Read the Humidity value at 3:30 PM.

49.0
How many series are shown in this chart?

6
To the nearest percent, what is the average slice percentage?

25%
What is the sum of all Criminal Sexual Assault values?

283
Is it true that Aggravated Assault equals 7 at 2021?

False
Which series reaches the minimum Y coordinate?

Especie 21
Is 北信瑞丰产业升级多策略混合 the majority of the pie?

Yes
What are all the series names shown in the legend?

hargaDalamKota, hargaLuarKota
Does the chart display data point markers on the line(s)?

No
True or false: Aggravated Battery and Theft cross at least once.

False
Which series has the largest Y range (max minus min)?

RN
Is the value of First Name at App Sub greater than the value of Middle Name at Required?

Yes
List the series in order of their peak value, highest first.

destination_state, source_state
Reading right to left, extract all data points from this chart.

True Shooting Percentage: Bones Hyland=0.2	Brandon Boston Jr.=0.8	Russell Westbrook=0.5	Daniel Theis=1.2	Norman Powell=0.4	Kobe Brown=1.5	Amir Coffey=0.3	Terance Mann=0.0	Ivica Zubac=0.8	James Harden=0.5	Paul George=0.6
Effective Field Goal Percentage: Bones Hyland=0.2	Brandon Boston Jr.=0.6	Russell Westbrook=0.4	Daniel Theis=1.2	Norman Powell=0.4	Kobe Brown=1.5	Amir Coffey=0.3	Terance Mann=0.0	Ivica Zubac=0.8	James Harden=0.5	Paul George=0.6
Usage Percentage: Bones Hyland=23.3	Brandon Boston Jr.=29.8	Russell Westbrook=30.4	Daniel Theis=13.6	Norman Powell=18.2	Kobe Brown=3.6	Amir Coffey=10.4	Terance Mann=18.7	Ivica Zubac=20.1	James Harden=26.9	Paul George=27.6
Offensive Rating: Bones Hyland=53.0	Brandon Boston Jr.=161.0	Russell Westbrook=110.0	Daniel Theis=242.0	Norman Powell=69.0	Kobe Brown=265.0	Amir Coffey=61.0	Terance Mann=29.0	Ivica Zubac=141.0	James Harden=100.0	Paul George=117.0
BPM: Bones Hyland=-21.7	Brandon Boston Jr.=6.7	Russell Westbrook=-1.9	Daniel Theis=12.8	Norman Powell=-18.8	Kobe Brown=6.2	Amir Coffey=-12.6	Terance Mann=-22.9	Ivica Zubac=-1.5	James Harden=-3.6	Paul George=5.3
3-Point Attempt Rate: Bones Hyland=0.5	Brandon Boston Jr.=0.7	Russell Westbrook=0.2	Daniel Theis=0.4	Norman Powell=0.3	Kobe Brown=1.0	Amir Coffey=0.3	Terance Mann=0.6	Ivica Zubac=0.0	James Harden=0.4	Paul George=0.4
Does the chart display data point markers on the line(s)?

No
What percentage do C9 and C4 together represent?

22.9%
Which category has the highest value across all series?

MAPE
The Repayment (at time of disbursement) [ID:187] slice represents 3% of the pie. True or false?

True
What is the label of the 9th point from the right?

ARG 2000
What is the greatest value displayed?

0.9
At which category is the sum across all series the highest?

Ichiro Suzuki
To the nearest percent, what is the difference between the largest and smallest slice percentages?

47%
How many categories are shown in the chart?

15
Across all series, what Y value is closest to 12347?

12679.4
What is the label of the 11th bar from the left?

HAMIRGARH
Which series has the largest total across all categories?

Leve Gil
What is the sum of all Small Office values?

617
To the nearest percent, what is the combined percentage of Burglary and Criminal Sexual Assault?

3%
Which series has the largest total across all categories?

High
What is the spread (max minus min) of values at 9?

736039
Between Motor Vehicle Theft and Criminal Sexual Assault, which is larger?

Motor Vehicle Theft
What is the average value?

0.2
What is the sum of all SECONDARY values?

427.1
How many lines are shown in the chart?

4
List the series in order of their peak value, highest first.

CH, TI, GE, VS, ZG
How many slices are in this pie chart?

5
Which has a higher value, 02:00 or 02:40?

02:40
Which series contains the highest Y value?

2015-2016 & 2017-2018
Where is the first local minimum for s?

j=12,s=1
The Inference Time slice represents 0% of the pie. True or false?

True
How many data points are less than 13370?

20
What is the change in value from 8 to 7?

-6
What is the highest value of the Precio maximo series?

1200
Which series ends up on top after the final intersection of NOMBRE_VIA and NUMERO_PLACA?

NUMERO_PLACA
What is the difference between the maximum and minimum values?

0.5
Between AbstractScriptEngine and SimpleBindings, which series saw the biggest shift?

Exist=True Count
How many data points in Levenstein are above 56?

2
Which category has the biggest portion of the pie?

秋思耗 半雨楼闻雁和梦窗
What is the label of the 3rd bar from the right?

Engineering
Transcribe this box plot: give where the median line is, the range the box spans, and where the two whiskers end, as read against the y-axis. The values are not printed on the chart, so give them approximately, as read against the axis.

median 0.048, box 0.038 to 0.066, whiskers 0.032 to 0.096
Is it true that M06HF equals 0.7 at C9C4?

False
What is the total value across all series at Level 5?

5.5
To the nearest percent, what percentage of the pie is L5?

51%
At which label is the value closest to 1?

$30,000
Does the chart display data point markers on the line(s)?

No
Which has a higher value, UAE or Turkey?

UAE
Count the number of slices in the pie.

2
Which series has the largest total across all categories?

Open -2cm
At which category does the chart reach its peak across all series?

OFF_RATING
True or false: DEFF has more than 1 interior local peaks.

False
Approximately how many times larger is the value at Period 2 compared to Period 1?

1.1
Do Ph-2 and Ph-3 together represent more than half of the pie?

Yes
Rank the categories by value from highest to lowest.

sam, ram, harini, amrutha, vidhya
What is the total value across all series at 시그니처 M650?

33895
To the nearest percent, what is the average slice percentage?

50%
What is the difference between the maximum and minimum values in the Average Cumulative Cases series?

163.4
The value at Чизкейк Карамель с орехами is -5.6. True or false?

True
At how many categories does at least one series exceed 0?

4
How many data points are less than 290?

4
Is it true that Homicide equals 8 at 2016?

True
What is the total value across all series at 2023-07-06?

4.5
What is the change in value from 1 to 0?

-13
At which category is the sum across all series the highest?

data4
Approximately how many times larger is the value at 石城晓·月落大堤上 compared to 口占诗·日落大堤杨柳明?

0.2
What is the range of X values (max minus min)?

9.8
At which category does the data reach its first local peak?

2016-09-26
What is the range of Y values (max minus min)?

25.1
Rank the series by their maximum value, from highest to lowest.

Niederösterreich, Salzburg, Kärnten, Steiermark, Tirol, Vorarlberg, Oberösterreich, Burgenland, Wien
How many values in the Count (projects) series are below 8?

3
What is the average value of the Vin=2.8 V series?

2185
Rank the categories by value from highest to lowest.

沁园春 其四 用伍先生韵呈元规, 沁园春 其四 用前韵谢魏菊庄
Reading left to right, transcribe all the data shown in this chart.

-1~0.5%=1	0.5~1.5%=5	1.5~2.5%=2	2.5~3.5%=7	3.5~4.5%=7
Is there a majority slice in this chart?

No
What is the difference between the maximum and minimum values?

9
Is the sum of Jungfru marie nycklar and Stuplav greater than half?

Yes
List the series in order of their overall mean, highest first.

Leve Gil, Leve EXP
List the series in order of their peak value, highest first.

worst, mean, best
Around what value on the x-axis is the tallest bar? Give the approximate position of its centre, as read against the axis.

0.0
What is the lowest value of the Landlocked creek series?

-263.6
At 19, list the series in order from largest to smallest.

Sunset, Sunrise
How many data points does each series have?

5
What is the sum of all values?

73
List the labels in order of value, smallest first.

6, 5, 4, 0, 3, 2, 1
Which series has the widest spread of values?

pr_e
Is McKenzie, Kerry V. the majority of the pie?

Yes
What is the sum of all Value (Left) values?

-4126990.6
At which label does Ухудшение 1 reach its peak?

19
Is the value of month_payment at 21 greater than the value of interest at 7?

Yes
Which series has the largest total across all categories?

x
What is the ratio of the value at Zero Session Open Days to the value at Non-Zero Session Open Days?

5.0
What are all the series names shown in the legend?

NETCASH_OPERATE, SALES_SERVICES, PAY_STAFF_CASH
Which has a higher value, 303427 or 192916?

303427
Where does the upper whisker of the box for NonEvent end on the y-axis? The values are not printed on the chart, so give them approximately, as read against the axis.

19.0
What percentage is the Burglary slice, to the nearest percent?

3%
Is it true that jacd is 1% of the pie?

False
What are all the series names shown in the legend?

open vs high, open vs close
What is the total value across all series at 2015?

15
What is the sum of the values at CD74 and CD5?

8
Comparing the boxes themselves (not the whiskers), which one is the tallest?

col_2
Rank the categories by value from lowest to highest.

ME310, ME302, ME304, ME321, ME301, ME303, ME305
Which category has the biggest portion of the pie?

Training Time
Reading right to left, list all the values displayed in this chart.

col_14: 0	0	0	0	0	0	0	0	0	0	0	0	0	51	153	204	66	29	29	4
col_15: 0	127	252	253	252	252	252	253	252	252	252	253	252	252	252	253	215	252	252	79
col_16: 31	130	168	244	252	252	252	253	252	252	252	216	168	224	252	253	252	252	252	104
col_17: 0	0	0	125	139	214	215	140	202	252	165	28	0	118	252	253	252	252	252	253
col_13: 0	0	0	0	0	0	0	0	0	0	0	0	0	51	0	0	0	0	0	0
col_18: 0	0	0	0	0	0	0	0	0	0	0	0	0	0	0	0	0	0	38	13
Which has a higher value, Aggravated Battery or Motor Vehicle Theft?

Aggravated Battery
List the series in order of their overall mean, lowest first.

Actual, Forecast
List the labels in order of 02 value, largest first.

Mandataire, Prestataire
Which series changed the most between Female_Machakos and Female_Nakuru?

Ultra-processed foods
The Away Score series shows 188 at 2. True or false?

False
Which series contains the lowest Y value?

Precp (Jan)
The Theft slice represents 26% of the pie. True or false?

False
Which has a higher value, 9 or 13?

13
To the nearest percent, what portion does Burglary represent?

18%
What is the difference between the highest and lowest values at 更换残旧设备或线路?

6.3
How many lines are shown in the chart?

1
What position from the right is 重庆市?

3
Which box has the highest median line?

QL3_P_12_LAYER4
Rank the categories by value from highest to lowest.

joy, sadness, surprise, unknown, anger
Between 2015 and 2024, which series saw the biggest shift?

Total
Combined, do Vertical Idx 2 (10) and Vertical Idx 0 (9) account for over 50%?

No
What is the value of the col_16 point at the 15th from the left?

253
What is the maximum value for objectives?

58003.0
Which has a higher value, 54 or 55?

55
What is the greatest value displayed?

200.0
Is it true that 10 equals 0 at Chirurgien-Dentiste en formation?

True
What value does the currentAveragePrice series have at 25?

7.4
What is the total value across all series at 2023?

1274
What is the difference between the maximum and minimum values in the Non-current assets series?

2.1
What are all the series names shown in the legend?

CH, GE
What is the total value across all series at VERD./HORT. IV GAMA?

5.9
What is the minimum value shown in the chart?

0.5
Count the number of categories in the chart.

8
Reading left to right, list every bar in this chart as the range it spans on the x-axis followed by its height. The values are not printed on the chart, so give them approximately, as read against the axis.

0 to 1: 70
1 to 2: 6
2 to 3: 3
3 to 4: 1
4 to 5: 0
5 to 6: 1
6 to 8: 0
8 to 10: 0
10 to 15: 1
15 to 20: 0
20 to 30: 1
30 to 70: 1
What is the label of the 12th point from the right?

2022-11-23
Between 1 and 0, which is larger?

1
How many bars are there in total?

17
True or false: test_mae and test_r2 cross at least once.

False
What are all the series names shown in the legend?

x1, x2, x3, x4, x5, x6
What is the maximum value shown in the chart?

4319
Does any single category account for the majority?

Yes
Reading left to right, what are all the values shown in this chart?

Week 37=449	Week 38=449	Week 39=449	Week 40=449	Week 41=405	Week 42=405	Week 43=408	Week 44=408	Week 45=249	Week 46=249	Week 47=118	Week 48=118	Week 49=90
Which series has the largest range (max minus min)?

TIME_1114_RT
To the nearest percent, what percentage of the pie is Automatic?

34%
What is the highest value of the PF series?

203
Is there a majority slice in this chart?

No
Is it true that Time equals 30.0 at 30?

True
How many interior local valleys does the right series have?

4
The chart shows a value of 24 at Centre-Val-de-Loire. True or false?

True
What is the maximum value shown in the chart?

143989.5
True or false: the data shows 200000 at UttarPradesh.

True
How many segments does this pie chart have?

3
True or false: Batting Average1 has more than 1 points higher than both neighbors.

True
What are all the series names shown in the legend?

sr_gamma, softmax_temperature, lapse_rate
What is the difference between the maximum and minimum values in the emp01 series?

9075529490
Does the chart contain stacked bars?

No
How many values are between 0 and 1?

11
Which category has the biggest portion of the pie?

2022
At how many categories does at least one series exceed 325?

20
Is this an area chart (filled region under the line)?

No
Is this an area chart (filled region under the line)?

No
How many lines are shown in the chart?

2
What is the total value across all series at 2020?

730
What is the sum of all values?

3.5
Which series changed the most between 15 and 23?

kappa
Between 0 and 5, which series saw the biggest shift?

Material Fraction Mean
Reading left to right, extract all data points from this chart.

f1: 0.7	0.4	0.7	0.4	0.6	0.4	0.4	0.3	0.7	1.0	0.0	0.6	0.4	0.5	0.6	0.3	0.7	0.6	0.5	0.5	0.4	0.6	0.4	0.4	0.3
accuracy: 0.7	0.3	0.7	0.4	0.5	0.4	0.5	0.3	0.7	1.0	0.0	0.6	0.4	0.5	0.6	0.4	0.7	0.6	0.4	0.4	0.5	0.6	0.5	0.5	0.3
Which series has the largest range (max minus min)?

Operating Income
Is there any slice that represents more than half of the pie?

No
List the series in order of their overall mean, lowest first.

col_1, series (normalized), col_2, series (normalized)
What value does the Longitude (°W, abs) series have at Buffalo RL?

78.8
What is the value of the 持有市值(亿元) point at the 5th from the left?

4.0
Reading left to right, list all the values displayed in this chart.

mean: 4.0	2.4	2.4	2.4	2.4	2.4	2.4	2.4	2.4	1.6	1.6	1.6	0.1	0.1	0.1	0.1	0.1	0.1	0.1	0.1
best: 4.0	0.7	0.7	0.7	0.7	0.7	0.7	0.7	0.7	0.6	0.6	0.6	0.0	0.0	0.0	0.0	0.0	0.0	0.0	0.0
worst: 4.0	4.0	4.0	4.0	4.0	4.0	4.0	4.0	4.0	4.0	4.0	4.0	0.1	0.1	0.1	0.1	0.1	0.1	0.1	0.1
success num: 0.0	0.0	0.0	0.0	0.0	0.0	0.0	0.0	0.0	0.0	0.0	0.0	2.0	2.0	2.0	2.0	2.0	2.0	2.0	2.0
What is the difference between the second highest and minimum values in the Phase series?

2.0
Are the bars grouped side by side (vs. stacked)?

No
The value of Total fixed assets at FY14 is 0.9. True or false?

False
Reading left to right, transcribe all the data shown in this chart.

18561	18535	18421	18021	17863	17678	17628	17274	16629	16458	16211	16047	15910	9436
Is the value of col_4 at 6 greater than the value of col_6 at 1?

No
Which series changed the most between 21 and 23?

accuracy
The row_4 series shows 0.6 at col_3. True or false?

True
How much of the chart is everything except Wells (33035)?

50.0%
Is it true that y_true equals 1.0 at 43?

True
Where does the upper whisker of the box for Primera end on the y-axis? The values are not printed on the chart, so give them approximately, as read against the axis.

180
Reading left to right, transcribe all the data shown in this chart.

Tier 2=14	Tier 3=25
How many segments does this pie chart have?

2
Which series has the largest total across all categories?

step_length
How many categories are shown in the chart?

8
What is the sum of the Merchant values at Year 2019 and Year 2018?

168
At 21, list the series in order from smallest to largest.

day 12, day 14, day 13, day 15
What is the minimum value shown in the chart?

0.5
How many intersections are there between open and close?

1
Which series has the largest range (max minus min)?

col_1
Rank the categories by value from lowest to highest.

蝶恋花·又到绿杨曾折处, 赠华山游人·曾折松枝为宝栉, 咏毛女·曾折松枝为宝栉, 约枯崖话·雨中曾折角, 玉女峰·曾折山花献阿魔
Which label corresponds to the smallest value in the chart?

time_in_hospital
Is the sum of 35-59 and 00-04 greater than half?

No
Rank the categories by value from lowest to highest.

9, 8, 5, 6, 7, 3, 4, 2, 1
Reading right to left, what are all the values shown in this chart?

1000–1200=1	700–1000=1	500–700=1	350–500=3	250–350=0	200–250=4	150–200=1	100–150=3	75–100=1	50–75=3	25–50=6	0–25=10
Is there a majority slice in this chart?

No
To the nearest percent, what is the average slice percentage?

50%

• • •

Exercise aim - Extract every line from the items above that contains the word "times".

Response to the exercise -
Approximately how many times larger is the value at Period 2 compared to Period 1?
Approximately how many times larger is the value at 石城晓·月落大堤上 compared to 口占诗·日落大堤杨柳明?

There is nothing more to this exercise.